- [Requirement 1]:
In the listing below, swap "Delivery" for "Shipping" and leave everything else unchanged. Begin at the line that has "Skip to main content" and stop after the line that has "Click to enlarge".

- [Text under study]:
········

The Senku is a classically automotive design with a lot of fluid dynamism, minimal extraneous detailing, and an overall sensual elegance. As such it is a concept car in an idiom more typical of Europe or America - like the Maserati Birdcage or Ford Shelby GR-1 - not one centred on specific technical or functional attributes, but one that celebrates the rather more superficial qualities of style.

All of which is not to slight the Senku. Far more than any other car at Tokyo it was this Mazda that received acclaim from car designers of other brands. And whilst its fluid dynamism and emotive qualities are more typical of a Western concept car, it also has a form language that communicates in Japanese; or at least with an Asian accent.

Perfectly emphasised by an 'Ingot Silver' paint finish, that does as the press release claims and is evocative of freshly cast steel, the car is defined by a series of sweeping lines in profile: the upper edge of the DLO highlighted with a thin chrome strip, two convex creases define the shoulder and rocker and sandwich a straight concave crease between them.

The grille area incorporates hidden lights for a simpler DRG (one of the most important emergent trends in car design) just as the glazed hatch hides the rear lights.

With no external door handles or windscreen wipers, and only miniscule rear view cameras in place of wing mirrors, this makes for a very clean design that emphasises the svelte form language of shallow concave surfaces merging into shallow convex surfaces between the sharply defined sweeping creases.

It is this form language that is the most significant element of the Senku design; subtly imbued with 'Japaneseness' and showing a direction for next generation of Mazda production car designs. This is particularly significant as this was what the Frankfurt show car, the Sassou, also did - and with such similar results. When Car Design News spoke with exterior designer Norihito Iwao he told of how none of the studios (including the California studio working on a concept for Detroit) knew anything of each others' work, and how 'pleasantly surprised with the common thought' he and his colleagues from the Hiroshima studio were when they first saw the Sassou at Frankfurt.

········

- [Requirement 2]:
From the passage on the Mazda Senku above, print word for word the part that begins at the words "All of which" and stops after "crease between them.".

- [Given data]:

········

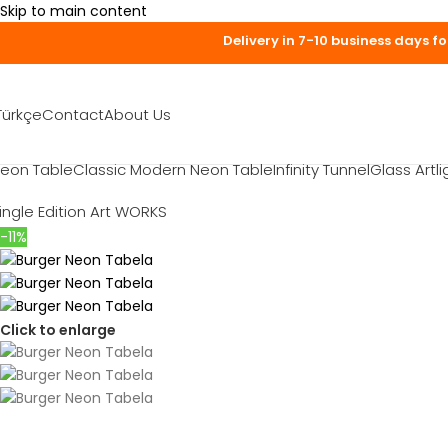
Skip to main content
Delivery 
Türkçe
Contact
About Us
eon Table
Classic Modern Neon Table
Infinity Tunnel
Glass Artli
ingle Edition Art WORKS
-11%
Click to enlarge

········

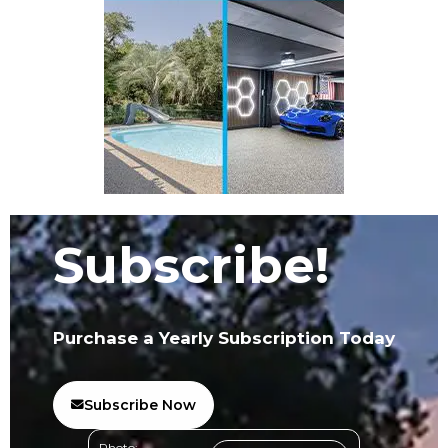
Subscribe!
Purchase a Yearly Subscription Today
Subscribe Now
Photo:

········

- [Response area 1]:
Skip to main content
Shipping 
Türkçe
Contact
About Us
eon Table
Classic Modern Neon Table
Infinity Tunnel
Glass Artli
ingle Edition Art WORKS
-11%
Click to enlarge

- [Response area 2]:
All of which is not to slight the Senku. Far more than any other car at Tokyo it was this Mazda that received acclaim from car designers of other brands. And whilst its fluid dynamism and emotive qualities are more typical of a Western concept car, it also has a form language that communicates in Japanese; or at least with an Asian accent.

Perfectly emphasised by an 'Ingot Silver' paint finish, that does as the press release claims and is evocative of freshly cast steel, the car is defined by a series of sweeping lines in profile: the upper edge of the DLO highlighted with a thin chrome strip, two convex creases define the shoulder and rocker and sandwich a straight concave crease between them.